Chapter 7 Differential Calculus

Section 7.5 Applications

7.5.5 Example

Let us consider the example above in more detail. Obviously, the problem is to minimise the surface area of a cylindrical can with a given volume (base multiplied by height):

${\displaystyle \begin{array}{c}\multicolumn{1}{c}{V=\pi r^{2}h=1\hspace{0.5em},}\end{array}}$
where $r$ is the radius of the base and $h$ is the height of the can. The surface area consists of the lid and the base (both with an area of $\pi r^2$) and the lateral surface (with an area of $2\pi rh$), which results in the equation $O=2\pi r^2+2\pi rh$ for the surface area of the can.
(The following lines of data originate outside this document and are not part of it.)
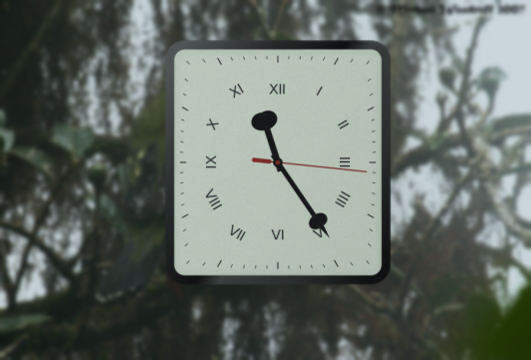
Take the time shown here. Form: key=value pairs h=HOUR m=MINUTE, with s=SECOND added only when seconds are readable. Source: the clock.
h=11 m=24 s=16
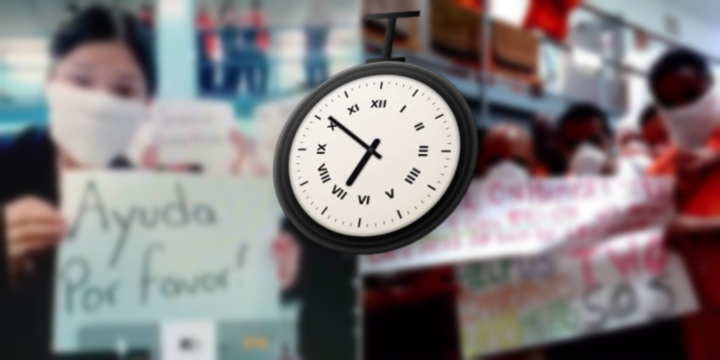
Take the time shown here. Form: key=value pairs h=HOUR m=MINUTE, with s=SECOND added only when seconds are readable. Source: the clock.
h=6 m=51
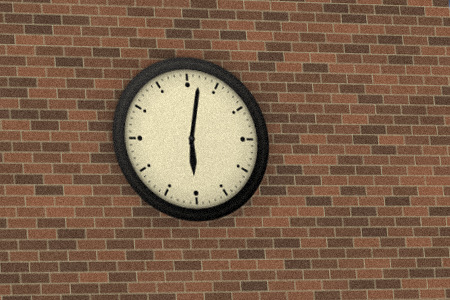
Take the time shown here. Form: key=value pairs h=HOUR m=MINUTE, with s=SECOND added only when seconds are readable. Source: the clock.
h=6 m=2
The surface area of the can is a function of the radius $r$ and the height $h$. In contrast, a fixed volume (constraint) is assigned to the volume. Thus, it can be written:

${\displaystyle \begin{array}{c}\multicolumn{1}{c}{O(r,h)=2\pi r^2+2\pi rh\hspace{0.5em}.}\end{array}}$
Due to the constraint $V=\pi r^{2}h=1$, this problem that initially involves two variables ($r$ and $h$) can be reduced to a problem that only involves one variable. Solving the constraint for the height of the can results in:

${\displaystyle \begin{array}{ccc}\multicolumn{1}{c}{\pi r^{2}h}& =\hfill & 1\hfill \\ \multicolumn{1}{c}{\iff \mathrm{ }h}& =\hfill & \frac{1}{\pi r^2}\hspace{0.5em}.\hfill \end{array}}$
Substituting this formula into the function $O(r,h)$ results in a function that only depends on one variable. This function is also called $O$ for simplicity:

${\displaystyle \begin{array}{c}\multicolumn{1}{c}{O(r,h)=2\pi r^2+2\pi rh=2\pi r^2+2\pi r\frac{1}{\pi r^2}=2(\pi r^2+\frac{1}{r})=O\left(r\right)\hspace{0.5em}.}\end{array}}$
After this manipulation, the problem of finding the cans minimal surface area can be solved analogously to normal extremal value problems of functions. Thus, we take the first derivative of the function $O$ with respect to the variable $r$ and set this derivative equal to zero:

${\displaystyle \begin{array}{ccc}\multicolumn{1}{c}{O\text{'}\left(r\right)=2(2\pi r-\frac{1}{r^2})}& =\hfill & 0\hfill \\ \multicolumn{1}{c}{\iff \mathrm{ }2\pi r}& =\hfill & \frac{1}{r^2}\hfill \\ \multicolumn{1}{c}{\iff \mathrm{ }2\pi r^3}& =\hfill & 1\hfill \\ \multicolumn{1}{c}{\iff \mathrm{ }{r}^3}& =\hfill & \frac{1}{2\pi }\hfill \\ \multicolumn{1}{c}{\iff \mathrm{ }r}& =\hfill & \sqrt[3]{\frac{1}{2\pi }}\hspace{0.5em}.\hfill \end{array}}$
The last equivalent transformation used the fact that the radius $r$ cannot take negative values. Substituting this result into the second derivative of $O$ shows whether a minimum was actually found ($O\text{'}\text{'}(r)=4\pi +4/r^3$):

${\displaystyle \begin{array}{c}\multicolumn{1}{c}{O\text{'}\text{'}\left(\sqrt[3]{\frac{1}{2\pi }}\right)=4\pi +\frac{4}{{\left(\sqrt[3]{\frac{1}{2\pi }}\right)}^3}=12\pi >0\hspace{0.5em}.}\end{array}}$
For the radius $r=\sqrt[3]{\frac{1}{2\pi }}$, the surface area of the cylindrical can with the given volume $V=1$ is a minimum. The corresponding height of the can is $h=\frac{1}{\pi {\left(\sqrt[3]{\frac{1}{2\pi }}\right)}^2}=\sqrt[3]{\frac{4}{\pi }}$. If a can of these dimensions is manufactured, the material usage for the given volume is minimised.